(Beginning of PROVIDED INFORMATION)

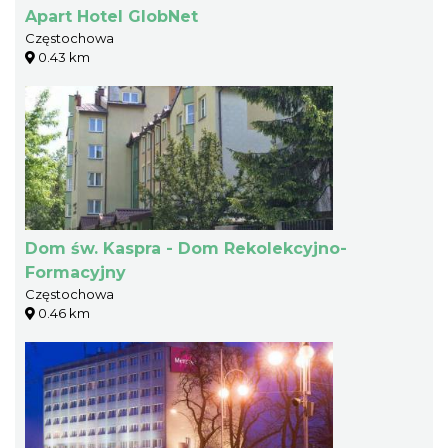
Apart Hotel GlobNet
Częstochowa
0.43 km
Dom św. Kaspra - Dom Rekolekcyjno-
Formacyjny
Częstochowa
0.46 km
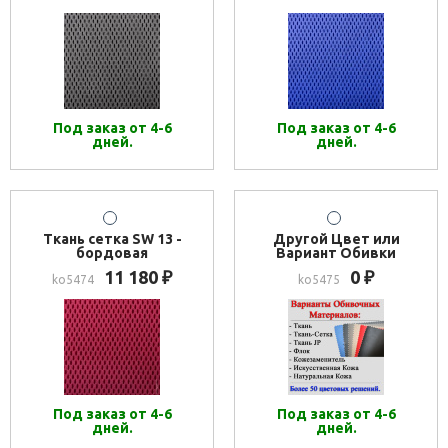
Под заказ от 4-6
Под заказ от 4-6
дней.
дней.
Ткань сетка SW 13 -
Другой Цвет или
бордовая
Вариант Обивки
11 180
0
₽
₽
ko5474
ko5475
Под заказ от 4-6
Под заказ от 4-6
дней.
дней.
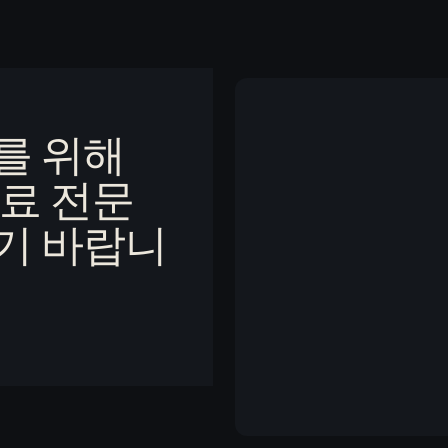
를 위해
료 전문
기 바랍니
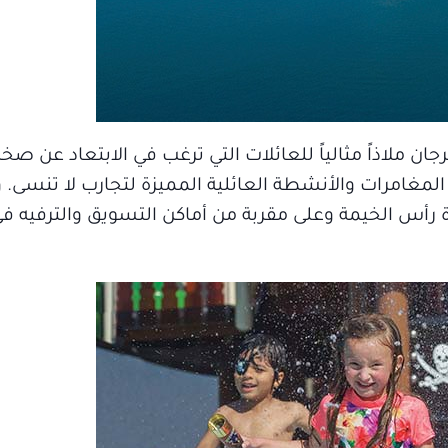
ان ملاذاً مثالياً للعائلات التي ترغب في الابتعاد عن صخ
لمغامرات والأنشطة العائلية المميزة لتجارب لا تنسى. 
ة رأس الخيمة وعلى مقربة من أماكن التسويق والترفيه في 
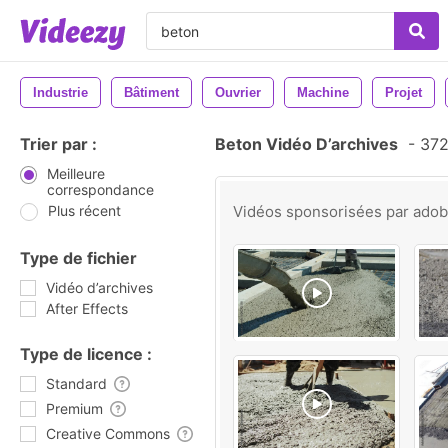
Industrie
Bâtiment
Ouvrier
Machine
Projet
Trier par :
Beton Vidéo D’archives
-
372 
Meilleure
correspondance
Plus récent
Vidéos sponsorisées par
ado
Type de fichier
Vidéo d’archives
After Effects
Type de licence :
Standard
Premium
Creative Commons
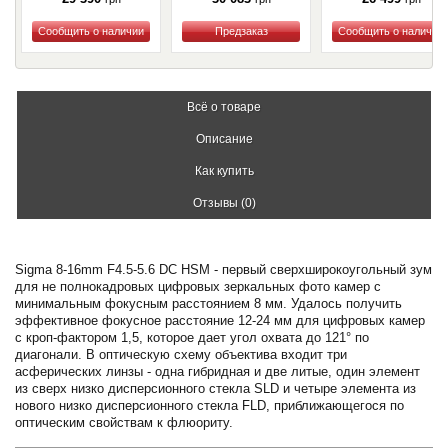
Купить
Купить
Купить
Всё о товаре
Описание
Как купить
Отзывы (0)
Sigma 8-16mm F4.5-5.6 DC HSM - первый сверхширокоугольный зум
для не полнокадровых цифровых зеркальных фото камер с
минимальным фокусным расстоянием 8 мм. Удалось получить
эффективное фокусное расстояние 12-24 мм для цифровых камер
с кроп-фактором 1,5, которое дает угол охвата до 121° по
диагонали. В оптическую схему объектива входит три
асферических линзы - одна гибридная и две литые, один элемент
из сверх низко дисперсионного стекла SLD и четыре элемента из
нового низко дисперсионного стекла FLD, приближающегося по
оптическим свойствам к флюориту.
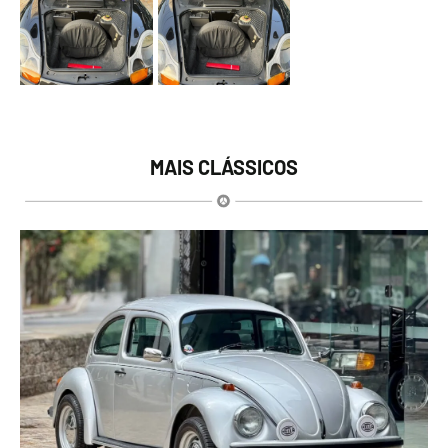
MAIS CLÁSSICOS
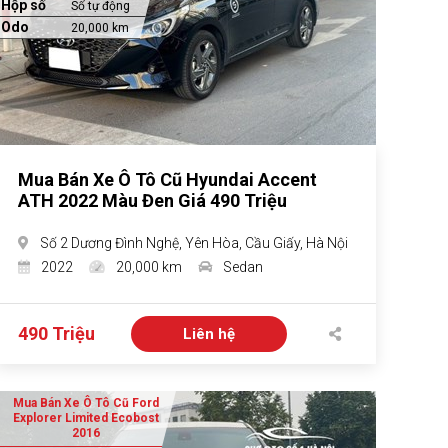
Hộp số
Số tự động
Odo
20,000 km
Mua Bán Xe Ô Tô Cũ Hyundai Accent
ATH 2022 Màu Đen Giá 490 Triệu
Số 2 Dương Đình Nghệ, Yên Hòa, Cầu Giấy, Hà Nội
2022
20,000 km
Sedan
490 Triệu
Liên hệ
Mua Bán Xe Ô Tô Cũ Ford
Explorer Limited Ecobost
2016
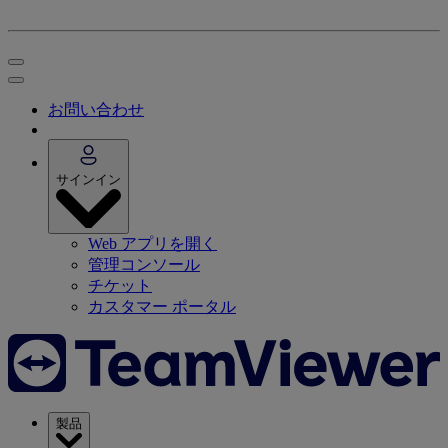
お問い合わせ
サインイン
Web アプリを開く
管理コンソール
チケット
カスタマー ポータル
製品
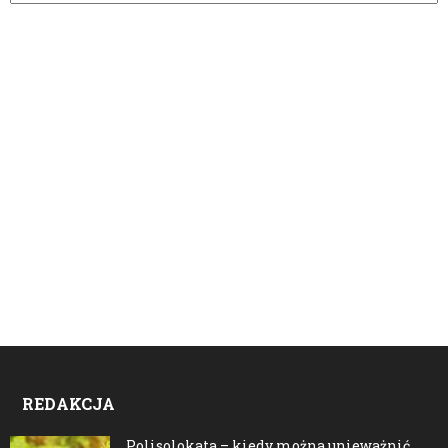
REDAKCJA
Polisolokata – kiedy można unieważnić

(End of PROVIDED INFORMATION)

▶ **TRY IT**: Your reply should hold all the lines from the listing above in which "камер" appears.

▶ **ANSWER BOX**:
для не полнокадровых цифровых зеркальных фото камер с
эффективное фокусное расстояние 12-24 мм для цифровых камер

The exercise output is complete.